Liver transplantation is considered the only curative treatment for patients with end stage liver disease (1) and a successful treatment for unresectable small hepatocellular carcinoma (HCC) (2). Its outcome had greatly improved during the last years giving the advance of immunosuppressive treatments and surgical techniques (1). 

 

The majority of transplanted livers are from cadaveric donors (3)  while the remaining are from living donors who undergo  partial hepatectomy for liver donation (left lateral segment or right lobe for pediatric or adult recipients respectively) (1). 

 

Successful liver transplantation requires a multidisciplinary approach with careful pre-procedural preparation as well as long term follow up. Radiologists play a crucial role in the pre-procedural workup and the short/long term follow up.

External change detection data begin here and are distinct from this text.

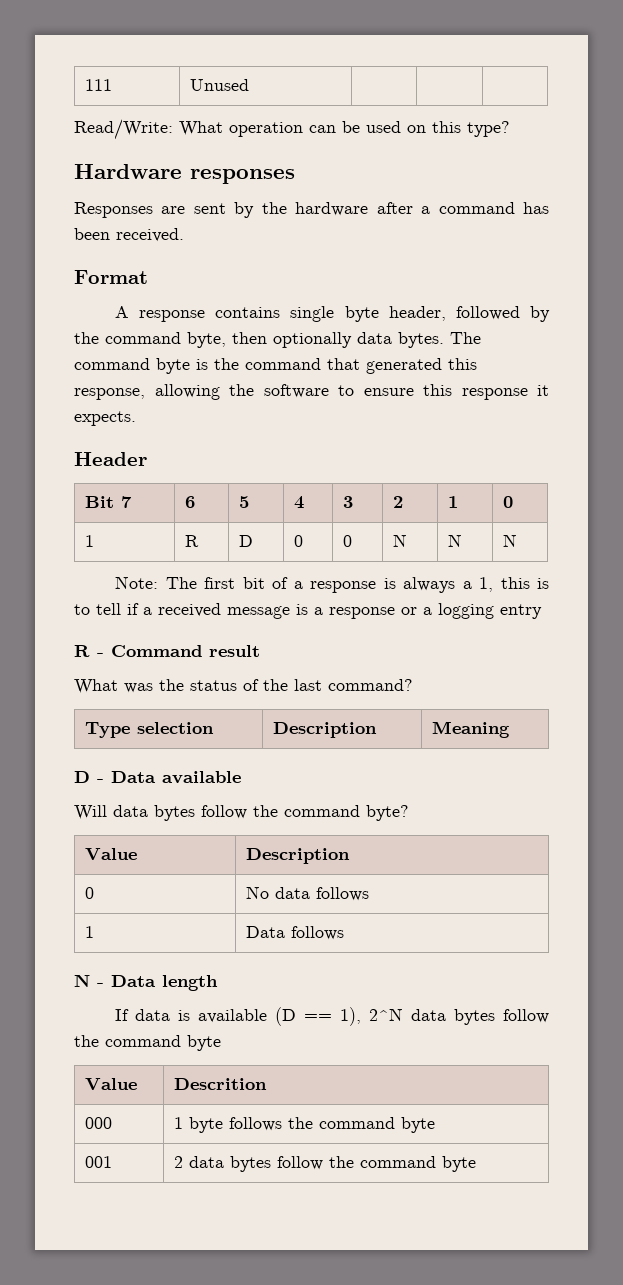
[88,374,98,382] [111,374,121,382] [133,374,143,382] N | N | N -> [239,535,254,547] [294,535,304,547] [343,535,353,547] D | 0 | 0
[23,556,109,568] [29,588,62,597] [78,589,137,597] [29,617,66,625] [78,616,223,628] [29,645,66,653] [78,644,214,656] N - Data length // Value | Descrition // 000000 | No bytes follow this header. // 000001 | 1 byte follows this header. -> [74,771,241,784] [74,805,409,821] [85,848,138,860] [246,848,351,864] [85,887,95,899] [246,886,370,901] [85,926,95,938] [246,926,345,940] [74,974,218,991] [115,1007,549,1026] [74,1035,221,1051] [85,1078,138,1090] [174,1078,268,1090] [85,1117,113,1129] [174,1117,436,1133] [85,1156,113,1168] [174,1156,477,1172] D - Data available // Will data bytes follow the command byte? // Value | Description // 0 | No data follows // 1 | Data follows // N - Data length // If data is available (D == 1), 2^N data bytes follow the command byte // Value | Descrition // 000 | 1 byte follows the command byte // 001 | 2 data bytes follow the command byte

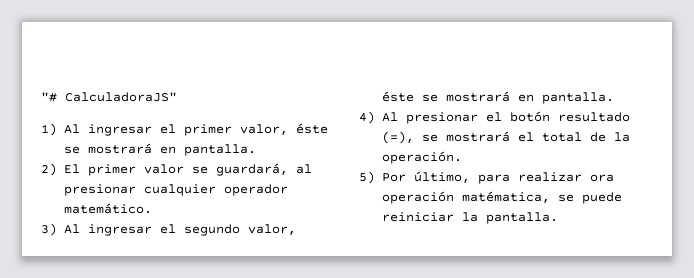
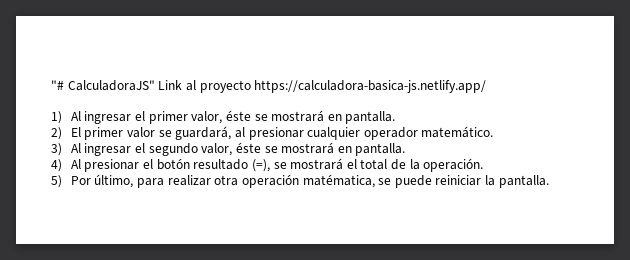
(177, 97) none -> [158,80,487,93] Link al proyecto https://calculadora-basica-js.netlify.app/
[589,174,614,182] ora -> [214,175,239,186] otra

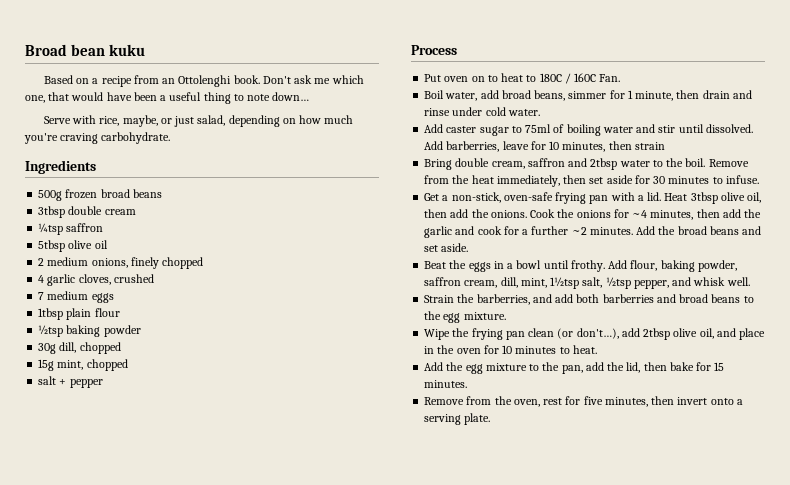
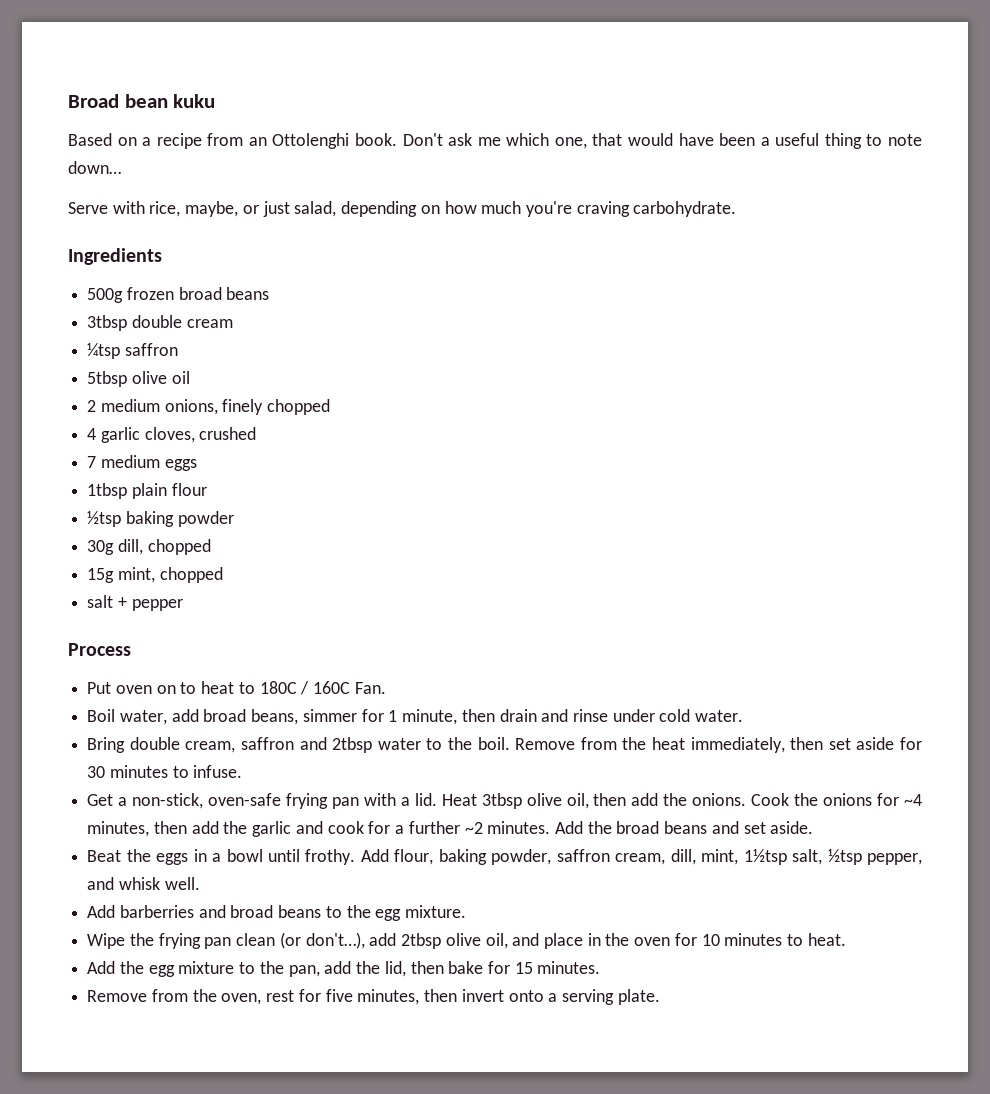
[424,124,753,136] [424,141,665,152] // Add caster sugar to 75ml of boiling water and stir until dissolved. Add barberries, leave for 10 minutes, then strain -> (744, 716) none
[424,294,600,305] Strain the barberries, and add both -> [87,905,116,918] Add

Therefore, understanding the surgical procedure and its potential complications is essential for an adequate radiological assessment (4). 

 

Preoperative evaluation of liver parenchyma, its vascularization and biliary system in both donors and recipients can be performed using magnetic resonance imaging (MRI), computed tomography (CT) or ultrasound (US) imaging with Doppler evaluation (4).

 

In our institution, when there is no contraindication, contrast-enhanced MR imaging and MR Cholangiopancreatography (MRCP) are the first choice for preoperative evaluation, given the fact that these imaging techniques are radiation free, ensure accurate parenchymal analysis as well as adequate evaluation of vasculature and biliary system (1).